24 Hours before the right experiment animals were habituated to test conditions. For this purpose rats in home cages were transferred to the experimental room for 15 min., while maintaining the lighting and the "white noise", characteristic for the experiment.

Anxiety Monitoring System "Vogel test" produced by TSE Systems was used. It consisted of a polycarbonate cage (dimensions 26.5 x 15 x 42 cm), equipped with a grid floor made from stainless steel bars and a drinking bottle containing tap water. Experimental chambers (two) were connected to PC software by control chassis and a device that generates electric shocks. The experiment lasted 3 days. On the first day of the experiment, the rats were placed individually in the experimental cage equipped with a drin- king bottle and were adapted to the test chamber for 10 min. After the adaptation period, the animals were deprived of water for 24 h and were then placed in the test chamber for another 10-min adaptation period during which they had free access to the drinking bottle. Afterwards, rats were allowed a 1 hour free-drinking session in their home cage. After another 24-h water deprivation period, the rats after administration of the test compound were placed in the test chamber. Recording data started immediately after the first lick and every 20 licks rats were punished with an electric shock (0.5 mA, lasting 1 s). The impulses were released via the spout of the drinking bottle. If a rat was drinking when an impulse was released, it received a shock. The number of licks and the number of shocks received throughout a 5-min experimental session were recorded automatically.

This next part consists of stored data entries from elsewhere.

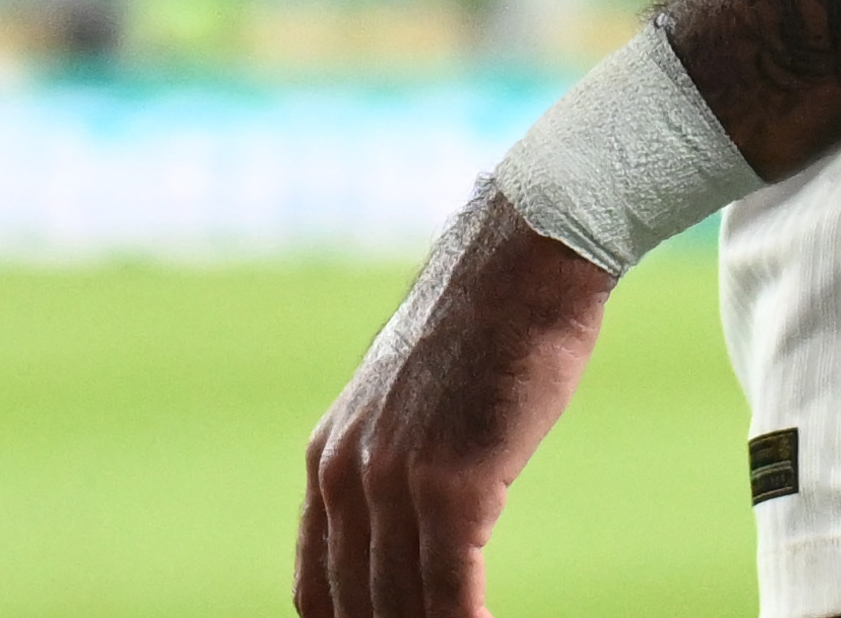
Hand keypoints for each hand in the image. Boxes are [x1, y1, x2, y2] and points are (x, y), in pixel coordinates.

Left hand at [294, 187, 615, 617]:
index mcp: (327, 460)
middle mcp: (345, 474)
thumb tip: (405, 524)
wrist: (523, 258)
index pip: (317, 590)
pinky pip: (450, 590)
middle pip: (357, 608)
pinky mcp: (451, 482)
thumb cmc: (484, 328)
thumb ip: (391, 461)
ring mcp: (394, 479)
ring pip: (401, 607)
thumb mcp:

Table 14. Results of behavioral tests in rats for the representative compound (MED. = Minimum Effective Dose)

Results of behavioral tests described in Examples 6 and 7 show broad spectrum of antipsychotic activity for Compound 63 according to the invention, in all procedures used to measure the antipsychotic activity, at doses that cause no adverse effects. It is noteworthy that the compound was active in models utilizing psychotomimetic substances affecting either dopaminergic (d-amphetamine, apomorphine), serotoninergic (DOI) or glutamatergic transmission (dizocilpine) as well as in specific conditioning procedure (active avoidance response). The test compound was active in procedures indicative of efficacy in either positive symptoms of schizophrenia, such as: d-amphetamine and dizocilpine-induced hyperlocomotion, stereotyped behaviour induced by apomorphine and DOI -induced "head twitches" and active avoidance response, as well as in procedures assessing ability to treat attention deficits and information filtering (dimensions of cognitive deficits), underlying the pathomechanism of schizophrenia - reversal of amphetamine or dizocilpine-induced prepulse inhibition deficits.

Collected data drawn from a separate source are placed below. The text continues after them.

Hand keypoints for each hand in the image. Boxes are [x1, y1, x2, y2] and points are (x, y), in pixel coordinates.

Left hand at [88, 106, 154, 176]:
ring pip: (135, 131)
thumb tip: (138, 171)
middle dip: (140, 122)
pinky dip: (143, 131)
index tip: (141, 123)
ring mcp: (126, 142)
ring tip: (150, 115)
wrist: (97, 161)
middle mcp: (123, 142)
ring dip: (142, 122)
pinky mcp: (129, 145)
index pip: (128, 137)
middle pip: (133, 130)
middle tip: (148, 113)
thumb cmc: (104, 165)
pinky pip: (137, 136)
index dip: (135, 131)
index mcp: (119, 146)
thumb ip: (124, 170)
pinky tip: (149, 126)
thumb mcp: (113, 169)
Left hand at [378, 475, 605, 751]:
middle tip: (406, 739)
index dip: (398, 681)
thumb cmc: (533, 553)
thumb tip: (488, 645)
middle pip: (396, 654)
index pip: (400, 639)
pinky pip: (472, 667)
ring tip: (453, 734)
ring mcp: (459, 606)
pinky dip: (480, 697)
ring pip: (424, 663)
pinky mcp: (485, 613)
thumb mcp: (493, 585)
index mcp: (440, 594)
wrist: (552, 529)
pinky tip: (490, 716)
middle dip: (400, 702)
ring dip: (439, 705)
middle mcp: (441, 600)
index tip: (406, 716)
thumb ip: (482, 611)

Activity in these latter tests is of a special value due to the identity of the modeled disorders in animals and those occuring in humans, and therefore their relatively high translatability on clinical effects, and also due to the low efficiency in removing this type of disturbance by the currently available antipsychotic drugs, especially at doses that cause no adverse effects (Porsolt R. D et al. , J. Pharmacol. Exp. Ther., 333(3), 632- 8, 2010).

Moreover the test compound was active in well established models for detecting substances with potential antidepressant activity, i.e. forced swim test (Porsolt) in rats as well as potential anxiolytic activity, i.e. conflict drinking test (Vogel) in rats. Such a wide pharmacological activity, beyond the purely antipsychotic effects is a particularly desirable feature of modern antipsychotic drug, considering complexity of clinical conditions associated with schizophrenia, including depression and anxiety.